- [TEXTE FOURNI]
Sous le titre Standing Between the Lines in a World on Fire (Entre les lignes de front dans un monde en feu), des voix issues de cinq continents se sont réunies le 29 mai à la Friedenskirche. À l’occasion du 500e anniversaire, elles ont débattu d’un sujet brûlant: comment rester fidèle à l’héritage anabaptiste de paix et de non-violence dans un monde déchiré par les conflits, les injustices et les traumatismes? Face à une salle comble, la discussion s’est déroulée en deux temps: une première partie où chaque intervenant a partagé un témoignage de terrain, suivie d’une discussion collective. Judith Wipfler, journaliste suisse et modératrice, a introduit chaque orateur, tissant un fil rouge autour de la vulnérabilité, du courage et de l’engagement.
La science du traumatisme au service de la paix
C’est Carolyn Yoder, auteure du Little Book of Trauma Healing et créatrice du programme STAR (Strategies for Trauma Awareness and Resilience), qui a ouvert la séance. Venue des États-Unis, elle a débuté en racontant l’histoire d’un père confronté à la violence et ayant choisi une réponse pacifique, brisant ainsi un cycle destructeur. S’appuyant sur les apports récents des neurosciences, elle a ensuite expliqué que face à la menace, le cerveau humain bascule en mode survie – fuite, combat ou sidération – ce qui entrave notre capacité à réguler nos émotions, à raisonner, à se relier. Mais il existe, selon elle, des «antidotes communautaires»: le chant, le culte, la solidarité. Ces pratiques, enracinées dans l’histoire anabaptiste, permettent de réengager l’individu dans une dynamique de résilience et de guérison. «Nous devons protéger notre esprit pour ne pas transmettre la violence que nous avons subie», a-t-elle affirmé avec émotion, évoquant les larmes d’un père de Gaza, image poignante de l’humanité blessée. «Quand nous devenons conscients de nos blessures, nous pouvons choisir de ne pas reproduire la souffrance.»

- [CONSIGNES]
1. Quels «antidotes communautaires» Carolyn Yoder cite-t-elle dans le texte sur la rencontre à la Friedenskirche?
2. Poursuivez le texte sur la rencontre à la Friedenskirche à partir de sa dernière phrase.

- [LIGNES EXTRAITES]
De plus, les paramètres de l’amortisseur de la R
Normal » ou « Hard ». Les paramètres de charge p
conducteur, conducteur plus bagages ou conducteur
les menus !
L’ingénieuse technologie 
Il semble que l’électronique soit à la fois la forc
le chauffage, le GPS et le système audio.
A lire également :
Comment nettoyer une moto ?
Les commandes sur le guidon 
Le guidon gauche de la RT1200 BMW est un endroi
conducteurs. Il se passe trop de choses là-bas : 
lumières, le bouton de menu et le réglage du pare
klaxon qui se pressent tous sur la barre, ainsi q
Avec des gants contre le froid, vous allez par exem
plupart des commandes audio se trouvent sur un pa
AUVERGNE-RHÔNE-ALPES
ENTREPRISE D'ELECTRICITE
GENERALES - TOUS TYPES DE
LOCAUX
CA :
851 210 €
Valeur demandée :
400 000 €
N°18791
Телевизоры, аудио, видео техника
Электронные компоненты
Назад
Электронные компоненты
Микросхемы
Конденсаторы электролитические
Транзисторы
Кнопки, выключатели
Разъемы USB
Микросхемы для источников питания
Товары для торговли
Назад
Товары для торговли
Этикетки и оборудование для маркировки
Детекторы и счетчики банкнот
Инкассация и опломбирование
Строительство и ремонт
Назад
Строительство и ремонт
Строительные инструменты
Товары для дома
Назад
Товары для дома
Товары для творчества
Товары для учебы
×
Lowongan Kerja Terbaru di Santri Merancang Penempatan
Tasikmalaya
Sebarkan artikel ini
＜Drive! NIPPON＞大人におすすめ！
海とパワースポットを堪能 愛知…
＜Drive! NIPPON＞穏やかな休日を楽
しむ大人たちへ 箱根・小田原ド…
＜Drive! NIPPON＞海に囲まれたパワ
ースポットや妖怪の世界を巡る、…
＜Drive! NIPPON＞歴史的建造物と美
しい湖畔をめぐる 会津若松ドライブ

- [RÉPONSES]
1. Le chant, le culte et la solidarité.

2.
Migrants et dignité: marcher avec ceux qui souffrent
Venue tout droit du Mexique, Rebeca Gonzalez a partagé un témoignage vibrant sur son engagement auprès des migrants, en particulier à la frontière avec les États-Unis. S’appuyant sur le Psaume 137, elle a évoqué la perte, l’exil et la nostalgie des temps paisibles. Dans cette lamentation biblique, elle a reconnu le sentiment de ceux qu’elle accompagne: déracinés, vulnérables, souvent invisibilisés. Avec son mari, elle a fondé une «maison de paix» proche d’un centre de détention pour migrants. «Nous recevons des gens à leur sortie, parfois pieds nus, sans rien.» Au-delà de l’accueil matériel, Rebeca Gonzalez a insisté sur l’importance d’écouter: «Parfois je faisais à manger, mais ils ne mangeaient pas. Il fallait d’abord comprendre leurs besoins.» Installée aujourd’hui dans l’État de Morelos, elle continue de soutenir les familles à la recherche de proches disparus. Son message est clair: l’Église a une vocation de proximité, de compassion active, et doit être un lieu d’écoute pour les douleurs contemporaines. «Même sans argent, on peut marcher aux côtés de ceux qui cherchent.»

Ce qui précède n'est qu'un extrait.